[REQUEST]: Report the tally of lines featuring the word "byla" in the entries below, without anything else.

[GIVEN DATA]:
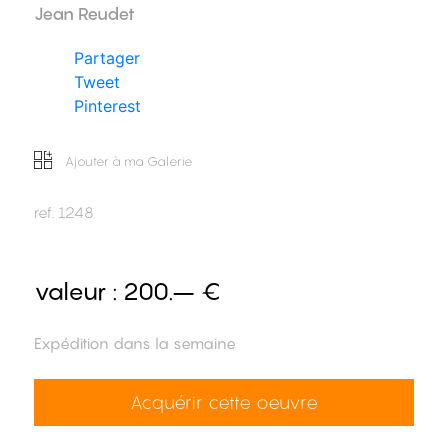
Jean Reudet
Partager
Tweet
Pinterest
Ajouter à ma Galerie
ref.
1248
valeur :
200.– €
Expédition dans la semaine
Acquérir cette oeuvre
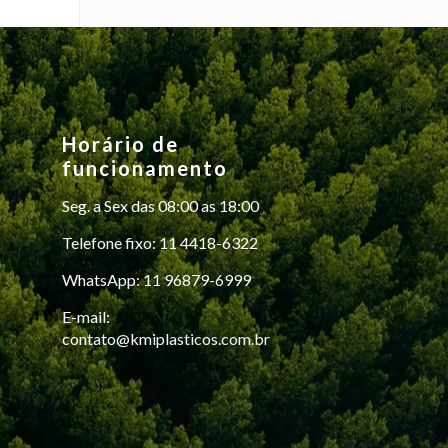
Horário de
funcionamento
Seg. a Sex das 08:00 as 18:00
Telefone fixo: 11 4418-6322
WhatsApp: 11 96879-6999
E-mail:
contato@kmiplasticos.com.br
Nossa equipe de vendas esta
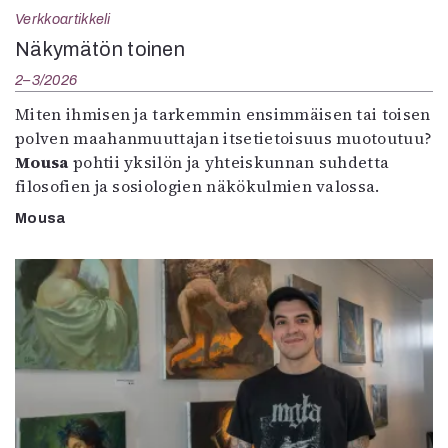
Verkkoartikkeli
Näkymätön toinen
2–3/2026
Miten ihmisen ja tarkemmin ensimmäisen tai toisen
polven maahanmuuttajan itsetietoisuus muotoutuu?
Mousa
pohtii yksilön ja yhteiskunnan suhdetta
filosofien ja sosiologien näkökulmien valossa.
Mousa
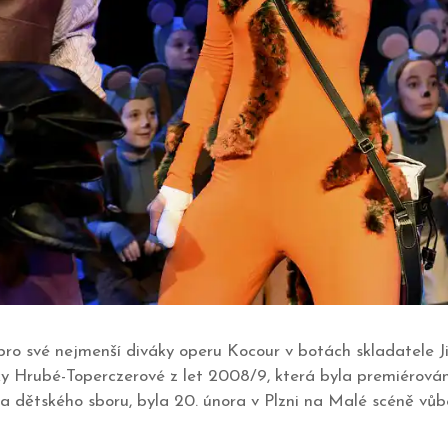
o pro své nejmenší diváky operu Kocour v botách skladatele J
ky Hrubé-Toperczerové z let 2008/9, která byla premiérová
dětského sboru, byla 20. února v Plzni na Malé scéně vůb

[YOUR RESPONSE]: 2